Giovedì, durante il primo sciopero generale dalla fine del franchismo, primi segnali di quello che potrebbe essere il clima durante questa fase. La polizia ha arrestato 58 persone negli scontri con i manifestanti, violenti soprattutto a Barcellona. I due principali sindacati, le Comisiones Obreras (Ccoo) e la Unión General de Trabajadores (Ugt), hanno lanciato un ultimatum: o il governo darà segnali di apertura per modificare la riforma o dal primo maggio le proteste si inaspriranno. Intanto, durante il vertice di Copenaghen, i ministri dell'eurozona si sono accordati nell'aumentare le riserve di salvataggio, aumentando il cosiddetto Fondo Salva Stati a 800 milioni di euro. Gli investitori, preoccupati da una possibile operazione di salvataggio per la Spagna, avevano richiesto che il Fondo passasse da 500 ad un trilione di euro. Ma le resistenze tedesche hanno impedito il raggiungimento di una tale cifra.

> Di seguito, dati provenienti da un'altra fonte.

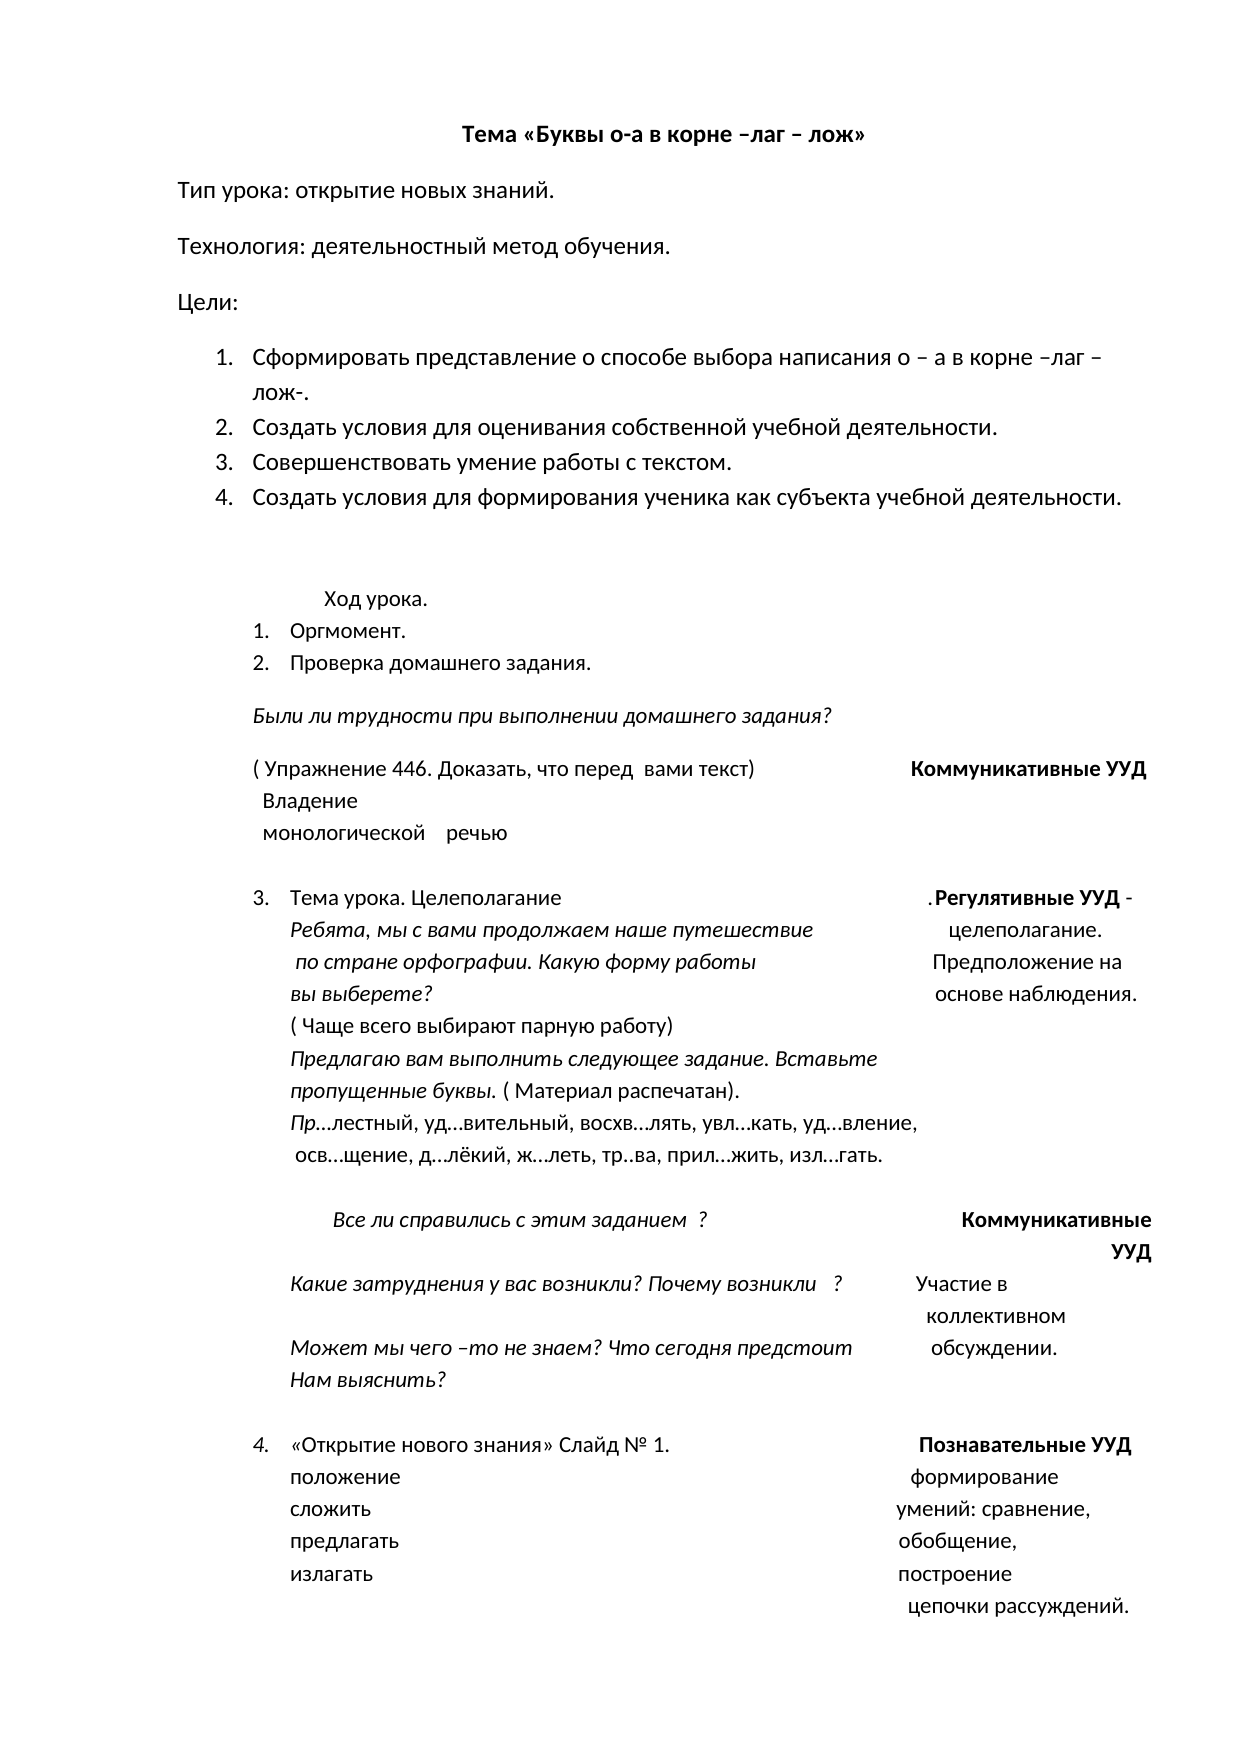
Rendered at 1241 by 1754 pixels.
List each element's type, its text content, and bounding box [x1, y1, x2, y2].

La Spagna, colpita dal tasso di disoccupazione più alto in Europa, è sotto pressione crescente da parte degli investitori per diminuire il suo deficit. Il commissario per gli affari economici e monetari Olli Rehn, prima del vertice di Copenaghen, ha dichiarato che: "la Spagna è in una situazione molto difficile. E' importante che continui con le politiche volte a rendere sostenibili le sue finanze pubbliche”. Agli allarmi crescenti degli investitori internazionali dei rischi sulla necessità di utilizzare aiuti europei, il ministro dell'economia Luis de Guindos ha affermato che “La Spagna ha smesso di essere un problema, specialmente per il popolo spagnolo ma anche per l'Unione Europea”.